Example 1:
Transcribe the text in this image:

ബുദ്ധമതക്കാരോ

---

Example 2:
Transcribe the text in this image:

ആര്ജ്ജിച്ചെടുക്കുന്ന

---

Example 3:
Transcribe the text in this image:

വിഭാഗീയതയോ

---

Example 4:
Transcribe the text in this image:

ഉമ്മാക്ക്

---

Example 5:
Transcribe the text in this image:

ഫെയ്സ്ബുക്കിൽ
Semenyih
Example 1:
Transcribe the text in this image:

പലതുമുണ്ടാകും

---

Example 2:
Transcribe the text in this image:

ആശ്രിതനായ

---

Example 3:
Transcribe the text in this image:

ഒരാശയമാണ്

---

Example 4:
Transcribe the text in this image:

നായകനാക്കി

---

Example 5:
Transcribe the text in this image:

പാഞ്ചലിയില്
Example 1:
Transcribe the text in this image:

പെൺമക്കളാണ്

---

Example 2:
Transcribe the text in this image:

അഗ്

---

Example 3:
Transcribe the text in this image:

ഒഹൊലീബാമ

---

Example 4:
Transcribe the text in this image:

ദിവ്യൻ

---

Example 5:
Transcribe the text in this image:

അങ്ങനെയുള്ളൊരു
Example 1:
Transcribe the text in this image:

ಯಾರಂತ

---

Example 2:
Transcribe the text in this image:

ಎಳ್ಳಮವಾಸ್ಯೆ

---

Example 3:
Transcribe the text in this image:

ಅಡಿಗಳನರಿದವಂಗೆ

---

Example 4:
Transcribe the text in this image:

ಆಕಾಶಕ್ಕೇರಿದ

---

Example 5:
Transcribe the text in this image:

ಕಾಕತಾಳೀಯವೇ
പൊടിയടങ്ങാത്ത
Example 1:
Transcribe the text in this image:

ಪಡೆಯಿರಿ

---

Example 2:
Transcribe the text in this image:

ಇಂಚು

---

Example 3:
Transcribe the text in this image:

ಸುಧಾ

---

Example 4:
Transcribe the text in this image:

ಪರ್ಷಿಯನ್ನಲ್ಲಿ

__WORK ITEM__: The records above should be repeated exactly. Print them all.

__YOUR RESPONSE__:
Example 1:
Transcribe the text in this image:

ബുദ്ധമതക്കാരോ

---

Example 2:
Transcribe the text in this image:

ആര്ജ്ജിച്ചെടുക്കുന്ന

---

Example 3:
Transcribe the text in this image:

വിഭാഗീയതയോ

---

Example 4:
Transcribe the text in this image:

ഉമ്മാക്ക്

---

Example 5:
Transcribe the text in this image:

ഫെയ്സ്ബുക്കിൽ
Semenyih
Example 1:
Transcribe the text in this image:

പലതുമുണ്ടാകും

---

Example 2:
Transcribe the text in this image:

ആശ്രിതനായ

---

Example 3:
Transcribe the text in this image:

ഒരാശയമാണ്

---

Example 4:
Transcribe the text in this image:

നായകനാക്കി

---

Example 5:
Transcribe the text in this image:

പാഞ്ചലിയില്
Example 1:
Transcribe the text in this image:

പെൺമക്കളാണ്

---

Example 2:
Transcribe the text in this image:

അഗ്

---

Example 3:
Transcribe the text in this image:

ഒഹൊലീബാമ

---

Example 4:
Transcribe the text in this image:

ദിവ്യൻ

---

Example 5:
Transcribe the text in this image:

അങ്ങനെയുള്ളൊരു
Example 1:
Transcribe the text in this image:

ಯಾರಂತ

---

Example 2:
Transcribe the text in this image:

ಎಳ್ಳಮವಾಸ್ಯೆ

---

Example 3:
Transcribe the text in this image:

ಅಡಿಗಳನರಿದವಂಗೆ

---

Example 4:
Transcribe the text in this image:

ಆಕಾಶಕ್ಕೇರಿದ

---

Example 5:
Transcribe the text in this image:

ಕಾಕತಾಳೀಯವೇ
പൊടിയടങ്ങാത്ത
Example 1:
Transcribe the text in this image:

ಪಡೆಯಿರಿ

---

Example 2:
Transcribe the text in this image:

ಇಂಚು

---

Example 3:
Transcribe the text in this image:

ಸುಧಾ

---

Example 4:
Transcribe the text in this image:

ಪರ್ಷಿಯನ್ನಲ್ಲಿ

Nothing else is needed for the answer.